Pythonic parsing and keeping corner-cases in the corners

I've been fiddeling with Python for a while, especially a nice library called Pyparsing. I have posted some stuff about parsers before, and I have tried ANTL for a private project for parsing and translating Java code. Anyway, Pyparsing has to be the most intuitive and easy to use parser library I have used.

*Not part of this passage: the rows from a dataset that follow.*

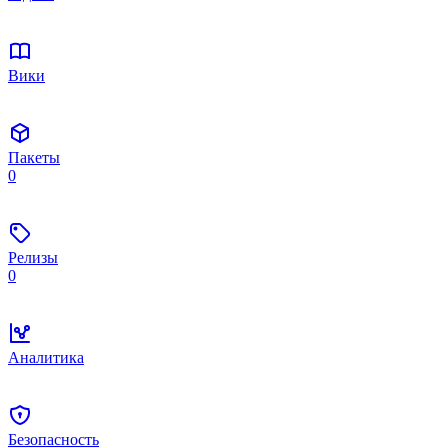
Вики
Пакеты
0
Релизы
0
Аналитика
Безопасность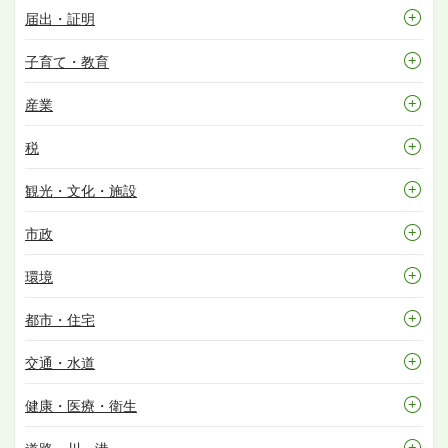
届出・証明
子育て・教育
産業
税
観光・文化・施設
市政
環境
都市・住宅
交通・水道
健康・医療・衛生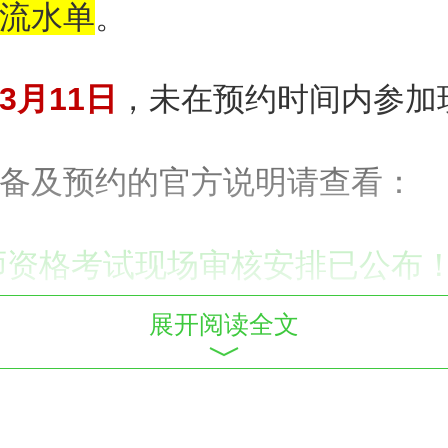
流水单
。
3月11日
，未在预约时间内参加
备及预约的官方说明请查看：
医师资格考试现场审核安排已公布
展开阅读全文
试报名审核时间|地点|要求汇总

In my opinion, a common problem with many libraries, programming languages, etc., is that they are not opted for the most common, simple, cases. Rather, they make the most common cases just as hard as the most weird corner-cases you can possibly think of. Take this Java code for reading an entire file into a String:

FileInputStream fstream = new FileInputStream("filename.txt");
DataInputStream in = new DataInputStream(fstream);
BufferedReader br = new BufferedReader(new InputStreamReader(in));
String strLine;
StringBuffer content = new StringBuffer();
while ((strLine = br.readLine()) != null) {
return content.toString();

Why, oh why, do I have to write all this code when all I want is (in Python):

return open('filename.txt', 'r').read()

or (in Perl):

open FILE, "filename.txt";
$string = <file>;

The Java API for opening and reading files seems to be focused on covering all possible use-cases. Covering all use-cases is of course a good thing, but not on the expense of common simple cases. It is trivial for me to add a few convenience methods/classes to cover the common cases. But why aren't these methods/classes in the API from the beginning?

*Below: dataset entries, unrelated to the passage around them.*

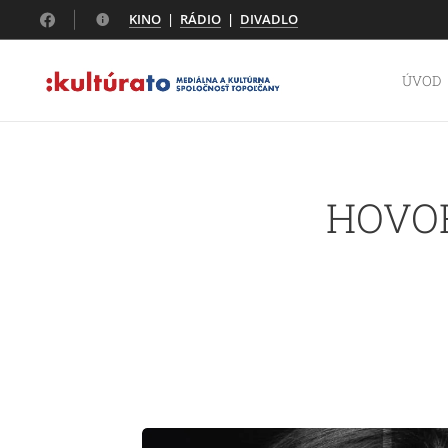
KINO
|
RÁDIO
|
DIVADLO
ÚVOD
HOVOR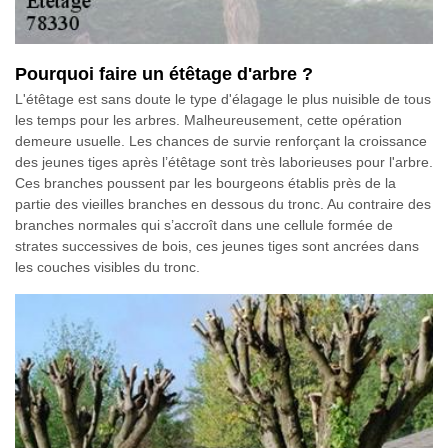
Pourquoi faire un étêtage d'arbre ?
L'étêtage est sans doute le type d'élagage le plus nuisible de tous
les temps pour les arbres. Malheureusement, cette opération
demeure usuelle. Les chances de survie renforçant la croissance
des jeunes tiges après l’étêtage sont très laborieuses pour l'arbre.
Ces branches poussent par les bourgeons établis près de la
partie des vieilles branches en dessous du tronc. Au contraire des
branches normales qui s’accroît dans une cellule formée de
strates successives de bois, ces jeunes tiges sont ancrées dans
les couches visibles du tronc.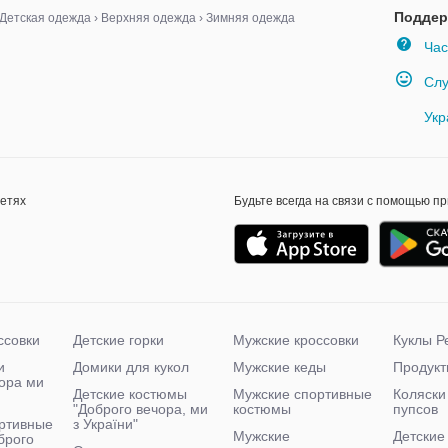
Поддер
Детская одежда
›
Верхняя одежда
›
Зимняя одежда
Час
Слу
Укр
сетях
Будьте всегда на связи с помощью п
ссовки
Детские горки
Мужские кроссовки
Куклы Р
и
Домики для кукол
Мужские кеды
Продукт
чора ми
Детские костюмы
Мужские спортивные
Коляски
"Доброго вечора, ми
костюмы
пупсов
ртивные
з України"
Мужские
Детские
брого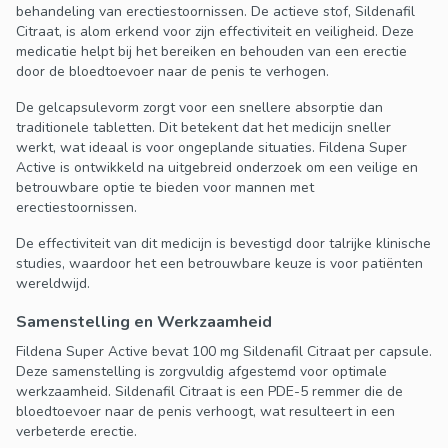
behandeling van erectiestoornissen. De actieve stof, Sildenafil
Citraat, is alom erkend voor zijn effectiviteit en veiligheid. Deze
medicatie helpt bij het bereiken en behouden van een erectie
door de bloedtoevoer naar de penis te verhogen.
De gelcapsulevorm zorgt voor een snellere absorptie dan
traditionele tabletten. Dit betekent dat het medicijn sneller
werkt, wat ideaal is voor ongeplande situaties. Fildena Super
Active is ontwikkeld na uitgebreid onderzoek om een veilige en
betrouwbare optie te bieden voor mannen met
erectiestoornissen.
De effectiviteit van dit medicijn is bevestigd door talrijke klinische
studies, waardoor het een betrouwbare keuze is voor patiënten
wereldwijd.
Samenstelling en Werkzaamheid
Fildena Super Active bevat 100 mg Sildenafil Citraat per capsule.
Deze samenstelling is zorgvuldig afgestemd voor optimale
werkzaamheid. Sildenafil Citraat is een PDE-5 remmer die de
bloedtoevoer naar de penis verhoogt, wat resulteert in een
verbeterde erectie.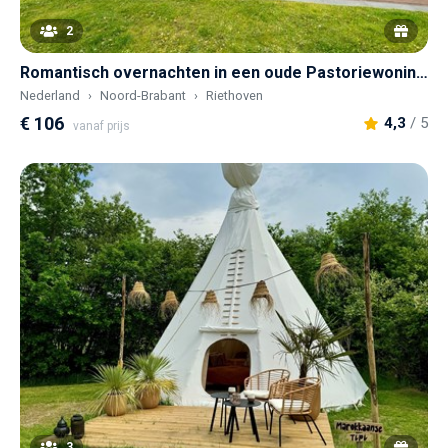
2
Romantisch overnachten in een oude Pastoriewoning.
Nederland
Noord-Brabant
Riethoven
€ 106
4,3
/ 5
vanaf prijs
3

There are several other examples of this screw-the-common-cases-and-make-the-api-super-generic-mentality. Reflection in Java throws a gazillion exceptions, for example, and in most cases you don't need to know what went wrong, only that it did go wrong.

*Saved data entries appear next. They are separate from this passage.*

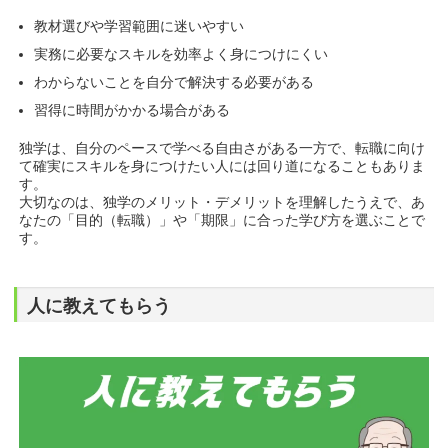
教材選びや学習範囲に迷いやすい
実務に必要なスキルを効率よく身につけにくい
わからないことを自分で解決する必要がある
習得に時間がかかる場合がある
独学は、自分のペースで学べる自由さがある一方で、転職に向け
て確実にスキルを身につけたい人には回り道になることもありま
す。
大切なのは、独学のメリット・デメリットを理解したうえで、あ
なたの「目的（転職）」や「期限」に合った学び方を選ぶことで
す。
人に教えてもらう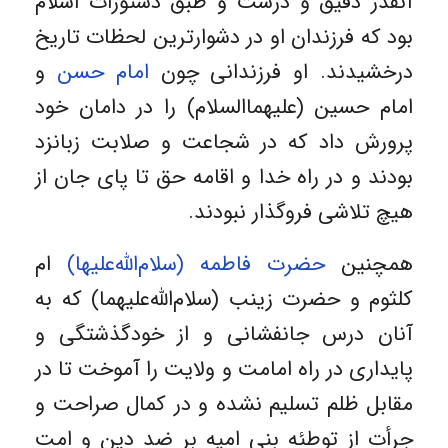
آنقدر دقیق و درست و طبق دستورات اسلام
بود که فرزندان او در دشوارترین لحظات تاریخ
درخشیدند. او فرزندانی چون
امام حسن
و
امام حسین (علیهماالسلام) را در دامان خود
پرورش داد که در شجاعت و صلابت زبانزد
بودند و در راه خدا و اقامه حق تا پای جان از
هیچ تلاشی فروگذار نبودند.
همچنین
حضرت فاطمه (سلام‌الله‌علیها)
ام
کلثوم و حضرت زینب (سلام‌الله‌علیهما) که به
آنان درس جانفشانی و از خودگذشتگی و
پایداری در راه امامت و ولایت را آموخت تا در
مقابل ظلم تسلیم نشده و در کمال صراحت و
جرأت از توطئه بنی امیه بر ضد دین و امت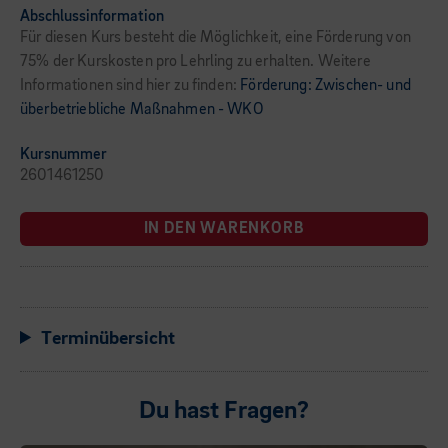
Abschlussinformation
Für diesen Kurs besteht die Möglichkeit, eine Förderung von
75% der Kurskosten pro Lehrling zu erhalten. Weitere
Informationen sind hier zu finden:
Förderung: Zwischen- und
überbetriebliche Maßnahmen - WKO
Kursnummer
2601461250
IN DEN WARENKORB
Terminübersicht
Du hast Fragen?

So, anyway, let's get back to the Pyparsing library. As I said, it is very easy to use and the common cases are straight-forward to implement. For example, there are helper classes/methods for parsing a string while ignoring up-/downcase, for matching one (and only one) of a set of grammar rules, etc. In addition to this the +, ^, | operators, etc, are overloaded so a grammar rule normally looks something like this:

greet = Word( alphas ) + "," + Word( alphas ) + "!"


So, what is this post all about? Pyparsing or bad libraries? Both. There are so many bad libraries out there that aren't ment to be used by human programmers. That is, the most simple things in the library are hard to use just becase the harders things are har to use. Pyparsing, on the other hand, is a joy to use. I was suprised how often I thought oh, it would be nice to have such-and-such helper function now and after looking in the Pyparsing documentation though yey, there it is!


Marius Gedminas said...

Please drop the ", 'w'" from your Python open(filename) example. Now you're opening it for writing (incidentally destroying the contents).

Togge said...

Oups, my mistake. Thanks for pointing it out!